Exploring Corrections to Long-Term Wave Measurements for Climate Studies

As wind waves integrate characteristics of atmospheric dynamics over a range of scales, they potentially serve as an indicator of climate variability (IPCC AR5, 2013). Waves are measured from a variety of platforms, but it is the moored buoy that is most often used to calibrate remote sensing applications and verify numerical wave and coupled model hindcasts that can extend wave measurements temporally and spatially for climate studies, understanding air-sea fluxes, and gage the impact of wave runup to coastal inundation and erosion with sea-level rise due to climate change.

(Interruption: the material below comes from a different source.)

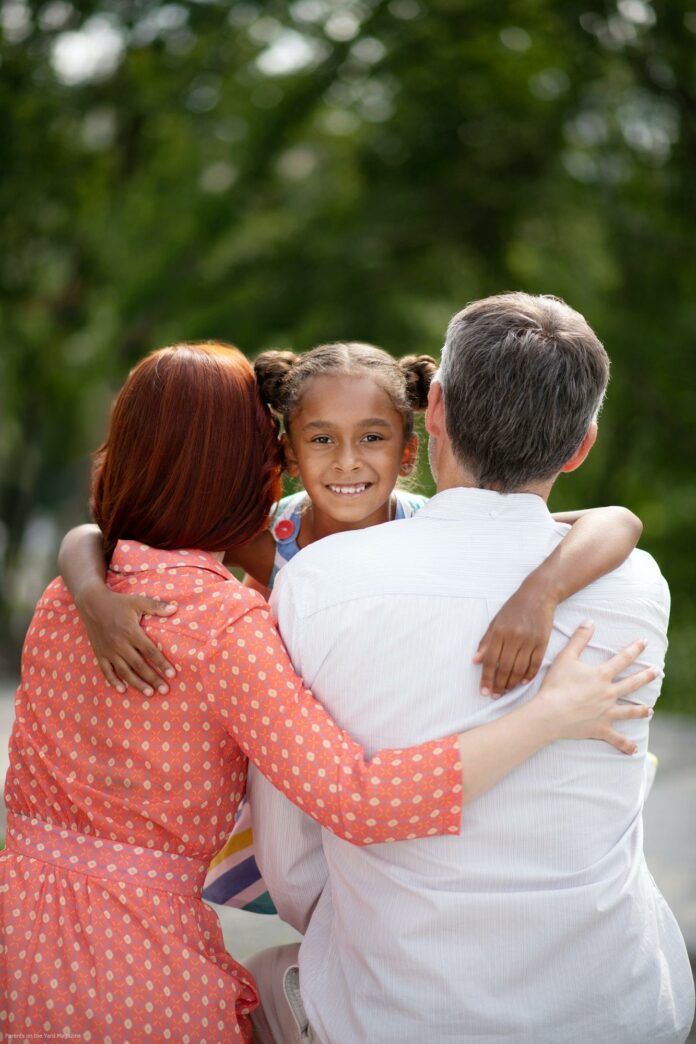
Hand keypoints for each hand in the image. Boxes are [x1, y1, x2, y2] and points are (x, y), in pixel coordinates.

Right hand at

US National Data Buoy Center (NDBC) moored buoy wave measurements now span nearly 40 years. However, recent studies (Gemmrich et al, 2011, Livermont et al., 2015) indicate that changes in US and Canadian moored buoy measurements over time can be attributed to changes in the wave systems rather than geophysical changes. Furthermore, Durrant et al. (2009) found a bias in the satellite altimeter wave measurements between US and other buoy networks. In extreme seas, the Bender Effect (Bender et al. 2010) can cause wave measurements from some moored buoys using strapped down accelerometers to overestimate significant wave heights by 26 to 56% because of the tilt of the vertical accelerometer.

Three collaborative projects are currently underway to assess and correct the above issues with wave measurements for moored buoys to provide more stable, homogenous, long-term datasets for climate and climate variability studies:
a. NDBC Dual Wave System: A limited number of buoys were equipped with both strapped-down accelerometer systems and Datawell Hippy 40 sensors. The Hippy provides better stabilization of vertical accelerations, and thus can help assess the Bender Effect and the approaches used to mitigate the Effect.
b. Wave Evaluation and Testing Pilot Project of the Data Buoy Cooperation Panel (DBCP) consists of side by side comparisons with Datawell Waverider buoys with collocated Canadian and US buoys using standardized analysis methods. By comparing to a common standard, buoy wave measurements no longer will carry unknown national or system signatures to mask climate variability and trends.
c. Field Laboratory for Ocean Sea State Investigation and Experimentation (FLOSSIE) sponsored by the US Army Corps of Engineers Coastal and Hydraulics Laboratory fielded a large hull buoy with various US and Canadian wave sensors, as well as older and newer US wave systems. This will lead to understanding the bias between national wave systems and the continuity of wave measurements.

Preliminary results of the three projects show:
a. The uncorrected Bender Effect has an exponential growth and can be on the order of 30% within the current range of wave heights
b. The Bender Effect can be reduced to a linear growth by applying corrections for tilt to the acceleration time series.
c. The Bender Effect is not apparent on large hulls and small hulls in deep water.
d. Older NDBC systems on large hulls tend to overestimate wave heights.

Future, and so far unfunded, research efforts could be aimed at
a. Metadata rescue so system changes can be identified and corrections applied.
b. Actual re-analysis of the moored buoy wave measurements with methodologies derived from the current projects.

The paper will present more recent results and discuss future initiatives. The continuation of these projects can have far-reaching results in improving the quality and utility (NOAA, 2014) of the millions of wave observations held by NOAA’s archive centers and ensure they meet NOAA’s standards for Data Stewardship (NOAA, 2010).